#### [TASK STATEMENT]
Copy the data below word for word, from the line that contains "country: Nicaragua" through the last line of the data, including both of those lines.

----- ENTRIES PROVIDED -----

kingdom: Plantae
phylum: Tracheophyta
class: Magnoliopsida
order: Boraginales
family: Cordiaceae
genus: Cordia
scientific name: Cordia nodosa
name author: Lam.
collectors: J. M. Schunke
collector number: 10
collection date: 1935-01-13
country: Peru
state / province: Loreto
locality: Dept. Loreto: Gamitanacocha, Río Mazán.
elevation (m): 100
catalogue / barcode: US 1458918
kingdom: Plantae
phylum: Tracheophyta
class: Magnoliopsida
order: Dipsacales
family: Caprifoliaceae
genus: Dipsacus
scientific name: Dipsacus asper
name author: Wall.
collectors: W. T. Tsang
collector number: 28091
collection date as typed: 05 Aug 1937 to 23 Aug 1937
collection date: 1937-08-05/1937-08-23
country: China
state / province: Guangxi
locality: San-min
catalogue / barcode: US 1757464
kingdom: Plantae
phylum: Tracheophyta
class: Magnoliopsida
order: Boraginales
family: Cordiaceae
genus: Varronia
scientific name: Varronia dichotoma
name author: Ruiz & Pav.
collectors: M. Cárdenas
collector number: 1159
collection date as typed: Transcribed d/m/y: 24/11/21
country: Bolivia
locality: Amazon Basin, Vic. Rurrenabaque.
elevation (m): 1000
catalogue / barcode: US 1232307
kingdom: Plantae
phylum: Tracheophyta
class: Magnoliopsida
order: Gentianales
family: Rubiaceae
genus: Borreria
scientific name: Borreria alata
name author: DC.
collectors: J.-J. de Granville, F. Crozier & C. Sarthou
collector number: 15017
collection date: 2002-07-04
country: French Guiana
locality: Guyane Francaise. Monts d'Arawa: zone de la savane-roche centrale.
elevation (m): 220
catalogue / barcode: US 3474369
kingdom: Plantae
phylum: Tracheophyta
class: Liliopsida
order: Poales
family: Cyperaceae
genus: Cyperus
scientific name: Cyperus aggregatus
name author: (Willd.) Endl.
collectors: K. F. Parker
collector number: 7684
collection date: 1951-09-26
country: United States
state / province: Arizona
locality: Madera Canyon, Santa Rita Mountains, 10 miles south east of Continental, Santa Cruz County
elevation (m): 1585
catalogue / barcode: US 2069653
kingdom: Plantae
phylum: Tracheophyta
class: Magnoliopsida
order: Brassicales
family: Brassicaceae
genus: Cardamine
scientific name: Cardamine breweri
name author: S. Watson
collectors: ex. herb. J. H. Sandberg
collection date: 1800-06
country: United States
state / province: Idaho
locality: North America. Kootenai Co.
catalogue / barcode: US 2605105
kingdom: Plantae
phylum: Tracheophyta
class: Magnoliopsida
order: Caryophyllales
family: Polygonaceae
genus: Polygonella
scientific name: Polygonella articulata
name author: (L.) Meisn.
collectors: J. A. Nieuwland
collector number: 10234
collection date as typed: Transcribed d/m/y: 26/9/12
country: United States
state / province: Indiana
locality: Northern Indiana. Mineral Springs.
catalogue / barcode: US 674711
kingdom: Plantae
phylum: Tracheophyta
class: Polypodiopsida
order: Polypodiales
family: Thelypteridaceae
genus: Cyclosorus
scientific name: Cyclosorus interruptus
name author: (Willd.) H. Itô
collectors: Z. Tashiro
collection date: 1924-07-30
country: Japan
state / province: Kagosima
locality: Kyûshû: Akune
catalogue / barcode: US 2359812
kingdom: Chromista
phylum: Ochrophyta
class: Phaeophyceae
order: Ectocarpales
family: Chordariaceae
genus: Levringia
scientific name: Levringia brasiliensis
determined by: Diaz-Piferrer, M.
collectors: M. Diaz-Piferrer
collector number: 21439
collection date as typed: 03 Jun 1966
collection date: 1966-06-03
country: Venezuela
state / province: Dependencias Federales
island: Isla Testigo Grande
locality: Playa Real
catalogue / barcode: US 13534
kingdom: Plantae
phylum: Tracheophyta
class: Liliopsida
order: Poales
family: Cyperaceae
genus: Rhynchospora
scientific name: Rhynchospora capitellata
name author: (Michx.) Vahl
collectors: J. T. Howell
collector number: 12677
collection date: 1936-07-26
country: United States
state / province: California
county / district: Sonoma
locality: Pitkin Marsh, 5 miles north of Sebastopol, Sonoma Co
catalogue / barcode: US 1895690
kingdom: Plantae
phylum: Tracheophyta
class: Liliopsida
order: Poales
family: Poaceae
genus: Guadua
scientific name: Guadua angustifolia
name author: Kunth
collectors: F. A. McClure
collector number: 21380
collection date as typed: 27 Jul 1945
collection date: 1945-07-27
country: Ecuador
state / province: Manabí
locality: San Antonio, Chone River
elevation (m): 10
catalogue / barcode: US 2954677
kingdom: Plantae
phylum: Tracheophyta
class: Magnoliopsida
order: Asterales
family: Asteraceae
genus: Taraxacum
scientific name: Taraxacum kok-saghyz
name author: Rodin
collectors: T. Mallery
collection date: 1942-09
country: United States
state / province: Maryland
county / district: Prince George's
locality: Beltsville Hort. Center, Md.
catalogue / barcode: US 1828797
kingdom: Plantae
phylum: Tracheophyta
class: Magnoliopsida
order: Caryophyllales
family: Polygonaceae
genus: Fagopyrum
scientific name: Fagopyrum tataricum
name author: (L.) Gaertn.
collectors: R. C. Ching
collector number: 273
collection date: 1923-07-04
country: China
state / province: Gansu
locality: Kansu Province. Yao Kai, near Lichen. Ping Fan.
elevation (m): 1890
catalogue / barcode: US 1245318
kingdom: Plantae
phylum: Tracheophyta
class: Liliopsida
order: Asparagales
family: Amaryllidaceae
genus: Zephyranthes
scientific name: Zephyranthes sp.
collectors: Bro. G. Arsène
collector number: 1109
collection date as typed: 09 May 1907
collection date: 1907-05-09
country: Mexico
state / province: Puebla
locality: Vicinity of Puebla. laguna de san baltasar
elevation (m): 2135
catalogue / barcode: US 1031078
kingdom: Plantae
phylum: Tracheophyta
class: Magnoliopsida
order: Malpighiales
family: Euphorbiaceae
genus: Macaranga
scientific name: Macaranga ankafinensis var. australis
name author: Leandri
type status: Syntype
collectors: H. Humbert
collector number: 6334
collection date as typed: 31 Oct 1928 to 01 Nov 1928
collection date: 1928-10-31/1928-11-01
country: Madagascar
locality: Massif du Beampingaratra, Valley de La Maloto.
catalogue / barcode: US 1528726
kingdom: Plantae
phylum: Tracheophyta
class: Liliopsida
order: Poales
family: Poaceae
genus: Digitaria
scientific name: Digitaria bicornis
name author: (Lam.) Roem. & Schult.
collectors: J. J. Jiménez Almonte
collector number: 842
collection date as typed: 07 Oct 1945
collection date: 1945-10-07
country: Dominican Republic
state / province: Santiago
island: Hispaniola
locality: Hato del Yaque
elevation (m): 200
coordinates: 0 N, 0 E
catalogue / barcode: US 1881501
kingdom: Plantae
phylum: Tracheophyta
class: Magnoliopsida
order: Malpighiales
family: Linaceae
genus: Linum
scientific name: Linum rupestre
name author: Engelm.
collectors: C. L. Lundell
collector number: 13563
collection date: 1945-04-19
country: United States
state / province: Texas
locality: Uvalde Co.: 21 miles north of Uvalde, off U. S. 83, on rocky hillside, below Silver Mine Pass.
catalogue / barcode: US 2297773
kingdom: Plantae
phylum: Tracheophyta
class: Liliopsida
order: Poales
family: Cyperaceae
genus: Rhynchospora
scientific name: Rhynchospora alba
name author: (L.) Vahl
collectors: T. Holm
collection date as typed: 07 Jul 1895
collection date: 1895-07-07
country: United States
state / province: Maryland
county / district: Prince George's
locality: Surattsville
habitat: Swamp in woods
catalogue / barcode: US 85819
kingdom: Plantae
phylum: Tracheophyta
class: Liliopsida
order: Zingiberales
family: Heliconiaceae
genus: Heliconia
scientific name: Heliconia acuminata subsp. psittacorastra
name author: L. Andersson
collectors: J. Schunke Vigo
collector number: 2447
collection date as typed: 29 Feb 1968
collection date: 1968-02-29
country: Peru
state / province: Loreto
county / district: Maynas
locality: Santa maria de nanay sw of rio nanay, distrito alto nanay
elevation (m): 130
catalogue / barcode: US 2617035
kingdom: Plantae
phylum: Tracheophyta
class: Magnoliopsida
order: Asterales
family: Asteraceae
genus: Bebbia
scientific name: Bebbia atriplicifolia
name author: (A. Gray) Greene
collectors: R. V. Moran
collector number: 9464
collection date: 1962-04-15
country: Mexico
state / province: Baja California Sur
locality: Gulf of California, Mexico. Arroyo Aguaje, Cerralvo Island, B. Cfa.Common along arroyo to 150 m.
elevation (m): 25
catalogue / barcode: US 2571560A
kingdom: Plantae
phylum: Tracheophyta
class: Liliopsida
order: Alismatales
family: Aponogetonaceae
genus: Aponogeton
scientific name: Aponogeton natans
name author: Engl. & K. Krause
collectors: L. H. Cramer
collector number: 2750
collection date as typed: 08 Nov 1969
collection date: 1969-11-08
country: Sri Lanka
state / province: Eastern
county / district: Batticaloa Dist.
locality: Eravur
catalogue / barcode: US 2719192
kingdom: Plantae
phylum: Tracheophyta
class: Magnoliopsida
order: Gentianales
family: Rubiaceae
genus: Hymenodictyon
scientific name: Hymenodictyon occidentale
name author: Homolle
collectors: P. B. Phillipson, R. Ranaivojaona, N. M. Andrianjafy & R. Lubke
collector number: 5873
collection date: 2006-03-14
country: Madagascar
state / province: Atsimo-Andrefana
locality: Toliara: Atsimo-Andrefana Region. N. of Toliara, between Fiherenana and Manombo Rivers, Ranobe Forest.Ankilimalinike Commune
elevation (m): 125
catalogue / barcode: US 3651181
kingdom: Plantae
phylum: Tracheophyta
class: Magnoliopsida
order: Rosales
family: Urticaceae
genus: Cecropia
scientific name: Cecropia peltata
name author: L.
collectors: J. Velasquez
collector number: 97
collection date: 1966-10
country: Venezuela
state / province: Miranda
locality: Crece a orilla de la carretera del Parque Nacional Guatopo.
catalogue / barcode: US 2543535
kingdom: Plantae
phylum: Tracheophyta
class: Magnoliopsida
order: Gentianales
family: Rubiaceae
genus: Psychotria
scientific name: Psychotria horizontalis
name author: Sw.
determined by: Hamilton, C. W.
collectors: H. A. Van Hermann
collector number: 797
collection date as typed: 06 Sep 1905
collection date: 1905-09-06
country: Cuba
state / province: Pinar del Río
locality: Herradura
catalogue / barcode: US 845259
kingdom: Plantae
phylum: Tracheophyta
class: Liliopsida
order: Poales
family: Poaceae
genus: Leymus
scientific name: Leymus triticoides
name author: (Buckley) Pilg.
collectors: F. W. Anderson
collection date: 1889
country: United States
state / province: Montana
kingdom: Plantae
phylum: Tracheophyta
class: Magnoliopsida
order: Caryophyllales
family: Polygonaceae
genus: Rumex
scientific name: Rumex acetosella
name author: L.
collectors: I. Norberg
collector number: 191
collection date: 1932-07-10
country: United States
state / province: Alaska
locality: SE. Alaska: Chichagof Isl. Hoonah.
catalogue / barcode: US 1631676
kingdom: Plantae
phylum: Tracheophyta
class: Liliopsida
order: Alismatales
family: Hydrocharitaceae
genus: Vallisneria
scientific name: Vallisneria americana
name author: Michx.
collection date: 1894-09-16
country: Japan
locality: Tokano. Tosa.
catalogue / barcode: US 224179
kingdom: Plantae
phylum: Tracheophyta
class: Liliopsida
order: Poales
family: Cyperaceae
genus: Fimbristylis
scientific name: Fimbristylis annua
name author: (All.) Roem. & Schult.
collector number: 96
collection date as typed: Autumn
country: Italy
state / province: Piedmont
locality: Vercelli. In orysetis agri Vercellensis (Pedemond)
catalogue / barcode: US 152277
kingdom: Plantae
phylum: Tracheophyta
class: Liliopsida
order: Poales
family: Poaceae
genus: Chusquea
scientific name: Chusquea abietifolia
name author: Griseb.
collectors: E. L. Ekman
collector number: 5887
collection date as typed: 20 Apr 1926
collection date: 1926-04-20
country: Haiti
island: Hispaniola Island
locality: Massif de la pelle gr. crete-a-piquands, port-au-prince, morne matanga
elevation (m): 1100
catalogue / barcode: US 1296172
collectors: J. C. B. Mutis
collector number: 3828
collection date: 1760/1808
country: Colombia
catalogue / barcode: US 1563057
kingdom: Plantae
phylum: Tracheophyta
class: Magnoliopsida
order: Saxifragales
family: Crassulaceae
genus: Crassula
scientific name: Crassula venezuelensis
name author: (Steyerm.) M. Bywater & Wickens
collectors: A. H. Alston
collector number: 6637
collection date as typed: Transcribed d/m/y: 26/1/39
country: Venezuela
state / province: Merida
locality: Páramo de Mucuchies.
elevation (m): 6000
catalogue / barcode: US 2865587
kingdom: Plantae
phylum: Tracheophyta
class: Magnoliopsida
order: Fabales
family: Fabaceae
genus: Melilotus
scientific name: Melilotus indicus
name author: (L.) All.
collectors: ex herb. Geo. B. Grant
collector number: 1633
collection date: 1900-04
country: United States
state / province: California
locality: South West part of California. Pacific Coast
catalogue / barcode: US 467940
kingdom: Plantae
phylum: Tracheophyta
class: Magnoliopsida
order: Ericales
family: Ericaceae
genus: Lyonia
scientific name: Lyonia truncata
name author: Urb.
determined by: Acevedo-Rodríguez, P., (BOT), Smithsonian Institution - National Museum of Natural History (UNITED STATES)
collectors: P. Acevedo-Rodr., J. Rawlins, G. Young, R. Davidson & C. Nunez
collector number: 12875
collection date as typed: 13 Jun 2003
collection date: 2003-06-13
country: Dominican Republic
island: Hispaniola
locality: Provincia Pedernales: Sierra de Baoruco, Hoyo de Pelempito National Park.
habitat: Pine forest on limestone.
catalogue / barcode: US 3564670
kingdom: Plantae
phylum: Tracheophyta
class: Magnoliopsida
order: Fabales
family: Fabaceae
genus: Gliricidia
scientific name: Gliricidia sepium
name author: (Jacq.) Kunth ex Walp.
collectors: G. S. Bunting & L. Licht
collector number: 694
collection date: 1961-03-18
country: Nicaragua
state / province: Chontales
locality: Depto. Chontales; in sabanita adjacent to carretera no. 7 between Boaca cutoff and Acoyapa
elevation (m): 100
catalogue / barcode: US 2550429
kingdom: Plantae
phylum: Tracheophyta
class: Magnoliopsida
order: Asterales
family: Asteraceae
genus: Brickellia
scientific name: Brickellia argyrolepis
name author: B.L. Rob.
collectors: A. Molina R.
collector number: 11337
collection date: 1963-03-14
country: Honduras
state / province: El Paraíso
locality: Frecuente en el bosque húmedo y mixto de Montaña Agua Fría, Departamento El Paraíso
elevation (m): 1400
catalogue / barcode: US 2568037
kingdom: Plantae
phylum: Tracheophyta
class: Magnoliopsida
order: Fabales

-----

#### [SOLVED PROBLEM]
country: Nicaragua
state / province: Chontales
locality: Depto. Chontales; in sabanita adjacent to carretera no. 7 between Boaca cutoff and Acoyapa
elevation (m): 100
catalogue / barcode: US 2550429
kingdom: Plantae
phylum: Tracheophyta
class: Magnoliopsida
order: Asterales
family: Asteraceae
genus: Brickellia
scientific name: Brickellia argyrolepis
name author: B.L. Rob.
collectors: A. Molina R.
collector number: 11337
collection date: 1963-03-14
country: Honduras
state / province: El Paraíso
locality: Frecuente en el bosque húmedo y mixto de Montaña Agua Fría, Departamento El Paraíso
elevation (m): 1400
catalogue / barcode: US 2568037
kingdom: Plantae
phylum: Tracheophyta
class: Magnoliopsida
order: Fabales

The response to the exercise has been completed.